Exclusive: Majority of public want gay 'conversion therapy' banned, as campaigners fear further delay
A clear majority of the public say so-called gay 'conversion therapy' should be banned, according to a poll shared exclusively with ITV News.
The findings come as campaigners call on the government to announce a ban next week, after two years of delays.
62% of those surveyed by YouGov, on behalf of the Ozanne Foundation, which campaigns to end conversion therapy, said that they support a ban.
Only 14% said they do not, with the rest saying that they do not know. Those with a religious affiliation were only slightly less likely to want a ban, with 57% in favour, versus 15% who are not.
ITV News understands the Equalities Minister, Liz Truss, is still finalising plans for a ban, which have yet to be signed off by the cabinet.
But Parliament breaks for its summer holiday next Wednesday, so there are concerns that a ban could be delayed beyond then.
This week, ITV News spoke to 'Tom' (not his real name), who spent three years in group therapy sessions, trying to turn himself straight.
He told us: "There's a secrecy around it. You're encouraged not to tell anyone you're part of it.
"They would ask you to talk about how often you have been tempted to think in a 'gay' way.
"There were a lot of questions about family, upbringing and childhood experiences. We were made to feel that we would all achieve what we were looking for, which was to eventually marry a woman and have a family."Instead, Tom says he was left feeling suicidal.
"There were definitely times that I felt I didn't really want to go on. There were times where I felt there was no real hope," he said.
Eventually he quit the group and has now embraced his sexuality.
Tom was first referred for conversion therapy by Mike Davidson, who runs the Core Issues Trust and still practices from his office near Belfast.
When we met Mr Davidson to show him our interview with Tom, he told us: "He was sent to somebody who is registered as a qualified psychiatrist. You cannot ban people's human right to plan the trajectory they want to go in."
Mr Davidson added: "People should be free, and we should give them the right and freedom to go in the direction they they want to."
He continued: "Banning just simply won't work... That's not what democracy is, and that's not what scientific debate is.
"What are they going to do? Are they going to ban conversations between people?"
Over the past two years, ITV News has uncovered the many forms in which so-called 'conversion therapy' still takes place in Britain.
At Winner’s Chapel in Dartford, our undercover reporter was told that his homosexuality was caused by the devil and was offered intensive prayer, while the Christian organisation Journey UK provided textbooks to another of our undercover reporters, saying that homosexuality was a “neurosis”.
At the time, the then Prime Minister Theresa May promised ITV News she would ban conversion therapy.
But two years on, the new government is yet to announce its plans.
In June, Liz Truss told MPs: "Conversion therapy is a vile, abhorrent practice that we want to stop. We have commissioned research to look at the scope of the practice in the UK, and we will publish our plans shortly after we receive that research."

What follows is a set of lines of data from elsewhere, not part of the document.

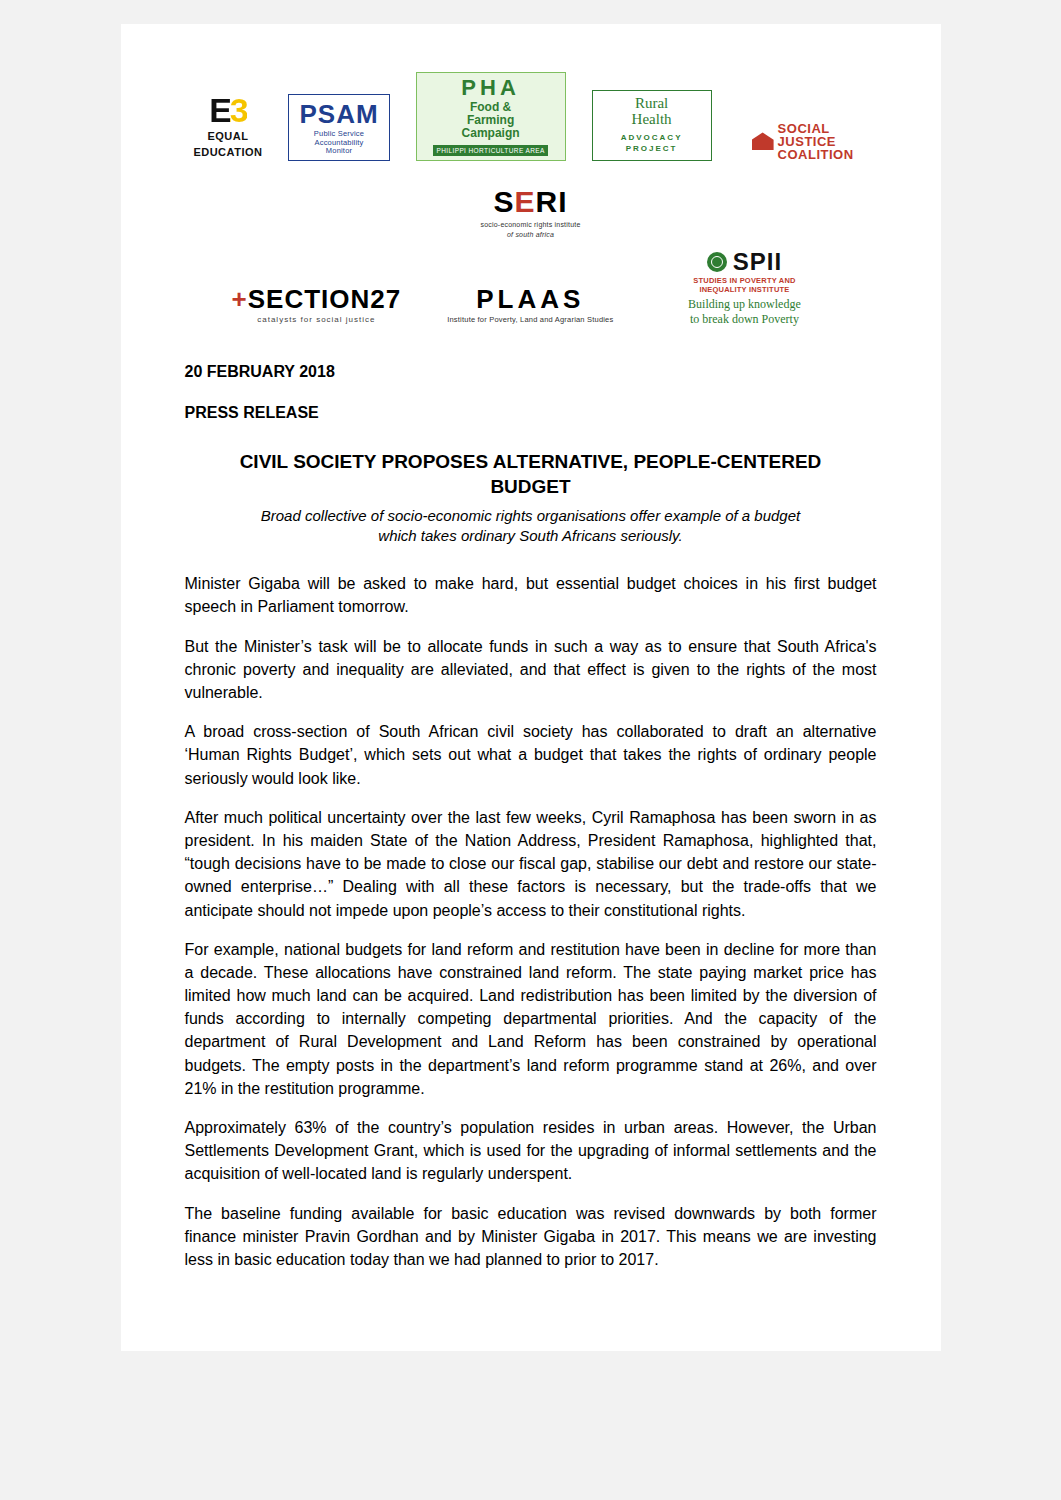E3
EQUAL
EDUCATION
PSAM
Public Service
Accountability
Monitor
PHA
Food &
Farming
Campaign
PHILIPPI HORTICULTURE AREA
Rural
Health
ADVOCACY
PROJECT
SOCIAL JUSTICE COALITION
SERI
socio-economic rights instituteof south africa
+SECTION27
catalysts for social justice
PLAAS
Institute for Poverty, Land and Agrarian Studies
SPII
STUDIES IN POVERTY AND
INEQUALITY INSTITUTE
Building up knowledge
to break down Poverty
20 FEBRUARY 2018
PRESS RELEASE
CIVIL SOCIETY PROPOSES ALTERNATIVE, PEOPLE-CENTERED
BUDGET
Broad collective of socio-economic rights organisations offer example of a budget
which takes ordinary South Africans seriously.
Minister Gigaba will be asked to make hard, but essential budget choices in his first budget speech in Parliament tomorrow.
But the Minister’s task will be to allocate funds in such a way as to ensure that South Africa's chronic poverty and inequality are alleviated, and that effect is given to the rights of the most vulnerable.
A broad cross-section of South African civil society has collaborated to draft an alternative ‘Human Rights Budget’, which sets out what a budget that takes the rights of ordinary people seriously would look like.
After much political uncertainty over the last few weeks, Cyril Ramaphosa has been sworn in as president. In his maiden State of the Nation Address, President Ramaphosa, highlighted that, “tough decisions have to be made to close our fiscal gap, stabilise our debt and restore our state-owned enterprise…” Dealing with all these factors is necessary, but the trade-offs that we anticipate should not impede upon people’s access to their constitutional rights.
For example, national budgets for land reform and restitution have been in decline for more than a decade. These allocations have constrained land reform. The state paying market price has limited how much land can be acquired. Land redistribution has been limited by the diversion of funds according to internally competing departmental priorities. And the capacity of the department of Rural Development and Land Reform has been constrained by operational budgets. The empty posts in the department’s land reform programme stand at 26%, and over 21% in the restitution programme.
Approximately 63% of the country’s population resides in urban areas. However, the Urban Settlements Development Grant, which is used for the upgrading of informal settlements and the acquisition of well-located land is regularly underspent.
The baseline funding available for basic education was revised downwards by both former finance minister Pravin Gordhan and by Minister Gigaba in 2017. This means we are investing less in basic education today than we had planned to prior to 2017.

Those comments were interpreted as a promise to update the Commons before recess, with only a few days left before MPs go on their summer break.
Other countries, including Germany and Malta, have already outlawed conversion therapy, with the UN last month calling for a global ban.
Now one of the UK government's own LGBT advisors, Jayne Ozanne, who has been through the therapy herself, has told ITV News that patience is running out.
She said: "During those two years how many young lives have been ruined? How many young lives have been lost?
"I consented to go through it because I thought it was the right thing to do. It nearly cost me my life. We need to be absolutely clear that it is wrong, it is torture, let's eradicate it once and for all."
And having already spent much of his youth agonising over his sexuality, Tom doesn't want any more time to be wasted.
"I have huge regret," he told us.
"Looking back, I don't think I was looking for someone to make me straight. I was just looking for someone to tell me it's okay to be gay."